16. according to claim 14 or product according to claim 15, carry one or more other parts be selected from the following: small molecules, medicine, active pharmaceutical ingredient, polymkeric substance, peptide, sugar, poplar bundles primitive, carry the part maybe can carrying medicine, anionic functional group, cationic functional group, strengthen deliquescent part (such as, the poly-solvability of poplar bundles primitive in water-based system, or the solvability of medicine or material entrained by other), the part of the residence time in extension body, strengthen the part of the stability of medicine or other active substances, reduce the part of scavenger cell picked-up, strengthen the part of controlled release, strengthen the part of drug transport or strengthen the part of drug targeting.

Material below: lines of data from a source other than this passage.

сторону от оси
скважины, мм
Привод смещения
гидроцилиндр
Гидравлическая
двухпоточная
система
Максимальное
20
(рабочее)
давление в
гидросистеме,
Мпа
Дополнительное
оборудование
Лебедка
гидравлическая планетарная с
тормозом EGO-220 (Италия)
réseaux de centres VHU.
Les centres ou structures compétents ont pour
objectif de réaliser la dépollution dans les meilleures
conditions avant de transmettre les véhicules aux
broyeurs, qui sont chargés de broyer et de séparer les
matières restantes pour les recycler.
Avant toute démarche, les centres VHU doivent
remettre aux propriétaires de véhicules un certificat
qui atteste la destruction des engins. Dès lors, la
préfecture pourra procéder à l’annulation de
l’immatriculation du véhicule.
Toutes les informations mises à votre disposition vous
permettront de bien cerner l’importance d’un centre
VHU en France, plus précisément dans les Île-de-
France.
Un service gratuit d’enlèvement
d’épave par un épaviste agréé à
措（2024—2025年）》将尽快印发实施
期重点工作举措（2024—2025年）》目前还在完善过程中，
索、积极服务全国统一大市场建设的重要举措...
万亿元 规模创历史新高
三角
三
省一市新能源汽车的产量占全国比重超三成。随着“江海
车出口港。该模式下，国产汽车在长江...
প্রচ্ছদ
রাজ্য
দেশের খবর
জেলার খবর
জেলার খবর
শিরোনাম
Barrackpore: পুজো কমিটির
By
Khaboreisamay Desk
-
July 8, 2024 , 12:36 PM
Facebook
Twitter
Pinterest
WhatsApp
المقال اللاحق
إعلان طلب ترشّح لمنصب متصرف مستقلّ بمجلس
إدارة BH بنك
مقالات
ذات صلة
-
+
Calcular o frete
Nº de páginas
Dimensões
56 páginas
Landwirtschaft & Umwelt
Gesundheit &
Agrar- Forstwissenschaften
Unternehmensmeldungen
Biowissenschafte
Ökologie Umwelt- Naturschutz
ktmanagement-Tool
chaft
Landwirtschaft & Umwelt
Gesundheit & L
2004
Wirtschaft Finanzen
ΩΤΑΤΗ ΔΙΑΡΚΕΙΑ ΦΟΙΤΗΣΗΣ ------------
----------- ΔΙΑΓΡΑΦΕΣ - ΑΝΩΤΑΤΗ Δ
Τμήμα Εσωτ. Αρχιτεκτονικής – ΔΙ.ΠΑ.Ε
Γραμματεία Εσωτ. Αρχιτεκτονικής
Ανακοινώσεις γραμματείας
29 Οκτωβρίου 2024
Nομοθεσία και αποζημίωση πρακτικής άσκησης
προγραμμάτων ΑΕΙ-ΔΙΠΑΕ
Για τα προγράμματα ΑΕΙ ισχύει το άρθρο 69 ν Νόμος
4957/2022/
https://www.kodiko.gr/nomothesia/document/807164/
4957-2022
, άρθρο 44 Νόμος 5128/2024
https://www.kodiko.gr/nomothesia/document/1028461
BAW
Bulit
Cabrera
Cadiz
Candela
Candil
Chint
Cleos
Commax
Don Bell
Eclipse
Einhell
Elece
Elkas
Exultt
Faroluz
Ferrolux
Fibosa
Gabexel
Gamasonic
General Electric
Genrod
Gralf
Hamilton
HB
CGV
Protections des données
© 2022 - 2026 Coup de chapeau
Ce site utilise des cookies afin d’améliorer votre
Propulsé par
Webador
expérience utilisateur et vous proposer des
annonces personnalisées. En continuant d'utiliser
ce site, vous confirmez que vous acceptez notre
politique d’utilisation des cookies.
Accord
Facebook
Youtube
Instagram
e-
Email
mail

17. according to claim 14 to the product according to any one of 16, and other parts wherein said comprise PEG group.

18. according to claim 14 to the product according to any one of 17, and wherein said poplar bundles primitive initiator comprises 1st generation poplar bundles primitive.

19. products according to claim 18, wherein first-generation branch is identical.

20. according to claim 14 to the product according to any one of 19, and wherein said poplar bundles primitive initiator comprises 2nd generation poplar bundles primitive.

21. products according to claim 20, wherein s-generation branch is identical.

22. according to claim 14 to the product according to any one of 21, and one or more in wherein said initiator comprise allows rear functionalized functional group.

23. 1 kinds of nano particles comprising the product according to any one of claim 14 to 22.

24. 1 kinds of pharmaceutical compositions comprising product according to any one of claim 13 to 23 and medicinal diluent.

25. pharmaceutical compositions according to claim 24, it can orally give.

26. pharmaceutical compositions according to claim 24, it can non-bowel give.

27. pharmaceutical compositions according to claim 24, it can locally give.

28. pharmaceutical compositions according to claim 24, it can give to eyes.

29. according to claim 13 to the product according to any one of 23, for using in therapy.

30. according to claim 13 to the product according to any one of 28, for as oral, local or the drug use that gives of non-bowel.

31. 1 kinds of methods for the treatment of, comprise and to be given by the product according to any one of claim 13 to 28 to its patient of needs.

32. 1 kinds of Accessory Right require the method for material that is that discharge encapsulation in the product according to any one of 13 to 28 or that carry, comprise the pH changing described environment.

33. methods according to claim 32, wherein said encapsulation or the material that carries be medicine or release medicine.